-------- TEXTO PROPORCIONADO --------

«Con once años cogí la bandera del síndrome de Down y no voy a soltarla»

Pablo Pineda respondió a las preguntas de los asistentes a la conferencia. :: p. pineda/
Pablo Pineda respondió a las preguntas de los asistentes a la conferencia. :: p. pineda

El maestro Pablo Pineda imparte una conferencia en Ciencias de la Educación dentro de una jornada sobre 'Atención a la diversidad'

PATRICIA PINEDA

málaga. «Ser síndrome de Down no significa ser tonto». Así de tajante se mostró el maestro Pablo Pineda ante los alumnos de Ciencias de la Educación que acudieron a su conferencia, enmarcada dentro de la Jornadas sobre 'Atención a la diversidad del alumnado'. Antes, un vídeo mostraba cómo era Pineda de pequeño. Desde muy joven ya supo cuál era su lucha. «Con once años ya cogí la bandera del síndrome de Down, y no voy a soltarla», dijo. «Dejad que los niños como yo vayan al colegio», pedía siendo apenas un niño. Ahora, con 42 años, se dedica a ofrecer charlas por las universidades, empresas y salas de todo el mundo para contagiar su causa, aunque todavía admite que siente «vértigo» al ver el camino recorrido.

-------- ENTRADAS MOSTRADAS --------

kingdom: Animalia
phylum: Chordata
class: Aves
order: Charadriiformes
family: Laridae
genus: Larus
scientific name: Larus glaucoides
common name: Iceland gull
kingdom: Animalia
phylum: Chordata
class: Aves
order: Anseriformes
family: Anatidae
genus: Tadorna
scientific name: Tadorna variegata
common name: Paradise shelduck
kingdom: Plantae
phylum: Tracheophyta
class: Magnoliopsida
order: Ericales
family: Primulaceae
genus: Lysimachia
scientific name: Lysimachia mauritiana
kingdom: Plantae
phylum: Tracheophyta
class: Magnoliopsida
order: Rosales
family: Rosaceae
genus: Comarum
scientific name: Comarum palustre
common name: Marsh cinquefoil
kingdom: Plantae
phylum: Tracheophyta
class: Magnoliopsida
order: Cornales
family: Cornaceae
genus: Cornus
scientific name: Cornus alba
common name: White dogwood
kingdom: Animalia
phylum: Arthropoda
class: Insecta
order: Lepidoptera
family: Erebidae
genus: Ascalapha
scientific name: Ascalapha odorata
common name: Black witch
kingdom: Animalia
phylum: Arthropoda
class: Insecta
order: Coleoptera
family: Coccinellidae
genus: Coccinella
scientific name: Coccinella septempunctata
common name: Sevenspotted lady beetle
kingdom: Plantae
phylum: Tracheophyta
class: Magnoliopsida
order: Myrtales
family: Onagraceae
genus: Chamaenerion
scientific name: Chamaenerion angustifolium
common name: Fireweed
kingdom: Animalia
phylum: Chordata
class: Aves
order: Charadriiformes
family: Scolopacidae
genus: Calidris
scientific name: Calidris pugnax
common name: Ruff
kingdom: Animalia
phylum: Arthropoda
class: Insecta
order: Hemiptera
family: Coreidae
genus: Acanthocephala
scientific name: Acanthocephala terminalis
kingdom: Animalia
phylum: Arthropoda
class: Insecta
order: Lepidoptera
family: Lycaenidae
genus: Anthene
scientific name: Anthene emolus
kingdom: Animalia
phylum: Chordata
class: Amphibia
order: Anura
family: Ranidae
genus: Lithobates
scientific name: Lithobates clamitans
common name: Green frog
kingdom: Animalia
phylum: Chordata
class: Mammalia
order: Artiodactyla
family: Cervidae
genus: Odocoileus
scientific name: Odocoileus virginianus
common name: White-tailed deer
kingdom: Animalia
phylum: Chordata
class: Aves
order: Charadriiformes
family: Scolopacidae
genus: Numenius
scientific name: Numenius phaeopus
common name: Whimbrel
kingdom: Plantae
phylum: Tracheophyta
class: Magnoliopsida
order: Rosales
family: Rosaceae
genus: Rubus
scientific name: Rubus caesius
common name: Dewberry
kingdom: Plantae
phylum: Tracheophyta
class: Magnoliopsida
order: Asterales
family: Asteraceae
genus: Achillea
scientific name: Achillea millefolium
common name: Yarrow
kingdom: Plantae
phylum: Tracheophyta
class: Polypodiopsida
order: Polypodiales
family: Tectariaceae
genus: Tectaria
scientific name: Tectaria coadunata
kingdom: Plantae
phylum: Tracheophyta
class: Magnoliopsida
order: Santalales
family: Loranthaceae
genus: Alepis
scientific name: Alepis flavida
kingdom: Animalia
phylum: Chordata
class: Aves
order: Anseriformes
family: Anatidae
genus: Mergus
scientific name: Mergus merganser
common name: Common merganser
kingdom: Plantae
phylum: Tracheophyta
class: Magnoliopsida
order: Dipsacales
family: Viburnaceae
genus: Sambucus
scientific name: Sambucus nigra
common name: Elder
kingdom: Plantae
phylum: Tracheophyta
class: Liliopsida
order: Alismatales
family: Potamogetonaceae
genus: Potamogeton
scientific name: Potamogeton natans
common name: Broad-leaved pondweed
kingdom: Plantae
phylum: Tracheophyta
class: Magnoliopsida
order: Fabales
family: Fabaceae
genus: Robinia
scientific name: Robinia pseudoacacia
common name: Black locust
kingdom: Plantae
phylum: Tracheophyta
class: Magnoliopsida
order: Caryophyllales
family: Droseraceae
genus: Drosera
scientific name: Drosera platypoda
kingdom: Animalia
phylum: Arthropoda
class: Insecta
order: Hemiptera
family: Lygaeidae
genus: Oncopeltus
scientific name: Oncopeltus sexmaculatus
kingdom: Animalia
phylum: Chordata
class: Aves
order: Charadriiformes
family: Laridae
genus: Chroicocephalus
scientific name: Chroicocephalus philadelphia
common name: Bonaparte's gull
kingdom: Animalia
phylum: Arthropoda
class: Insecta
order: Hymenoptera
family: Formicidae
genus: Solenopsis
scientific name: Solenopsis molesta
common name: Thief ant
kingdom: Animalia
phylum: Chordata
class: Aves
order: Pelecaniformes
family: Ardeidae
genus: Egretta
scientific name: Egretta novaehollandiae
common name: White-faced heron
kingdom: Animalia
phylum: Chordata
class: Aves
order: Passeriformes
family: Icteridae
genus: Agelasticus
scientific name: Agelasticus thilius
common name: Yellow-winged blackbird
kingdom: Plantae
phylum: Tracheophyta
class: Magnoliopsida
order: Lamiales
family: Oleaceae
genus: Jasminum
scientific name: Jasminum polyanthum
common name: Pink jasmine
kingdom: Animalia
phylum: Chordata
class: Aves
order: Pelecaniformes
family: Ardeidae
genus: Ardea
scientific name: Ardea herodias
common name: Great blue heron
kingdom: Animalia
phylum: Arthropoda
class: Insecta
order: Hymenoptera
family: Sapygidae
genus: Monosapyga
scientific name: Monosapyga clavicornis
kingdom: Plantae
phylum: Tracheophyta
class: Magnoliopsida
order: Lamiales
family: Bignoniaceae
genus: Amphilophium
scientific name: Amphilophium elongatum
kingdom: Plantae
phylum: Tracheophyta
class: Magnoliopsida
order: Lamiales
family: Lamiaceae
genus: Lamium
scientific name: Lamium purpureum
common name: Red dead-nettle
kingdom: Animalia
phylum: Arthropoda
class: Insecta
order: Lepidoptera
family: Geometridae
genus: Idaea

--------

EXPLORA EL MATERIAL
(1) Copia del artículo sobre Pablo Pineda el fragmento que va desde «El maestro Pablo Pineda imparte» hasta «el camino recorrido.».
(2) Responde según el artículo sobre Pablo Pineda:
(a) ¿Ante qué alumnos dio Pablo Pineda su conferencia?
(b) ¿Con cuántos años cogió la bandera del síndrome de Down?
(c) ¿Qué edad tiene ahora?
Las entradas provienen de otra fuente.

RESPUESTAS POR TAREA
(1)
El maestro Pablo Pineda imparte una conferencia en Ciencias de la Educación dentro de una jornada sobre 'Atención a la diversidad'

PATRICIA PINEDA

málaga. «Ser síndrome de Down no significa ser tonto». Así de tajante se mostró el maestro Pablo Pineda ante los alumnos de Ciencias de la Educación que acudieron a su conferencia, enmarcada dentro de la Jornadas sobre 'Atención a la diversidad del alumnado'. Antes, un vídeo mostraba cómo era Pineda de pequeño. Desde muy joven ya supo cuál era su lucha. «Con once años ya cogí la bandera del síndrome de Down, y no voy a soltarla», dijo. «Dejad que los niños como yo vayan al colegio», pedía siendo apenas un niño. Ahora, con 42 años, se dedica a ofrecer charlas por las universidades, empresas y salas de todo el mundo para contagiar su causa, aunque todavía admite que siente «vértigo» al ver el camino recorrido.

(2)
(a) Ante los alumnos de Ciencias de la Educación.
(b) Con once años.
(c) 42 años.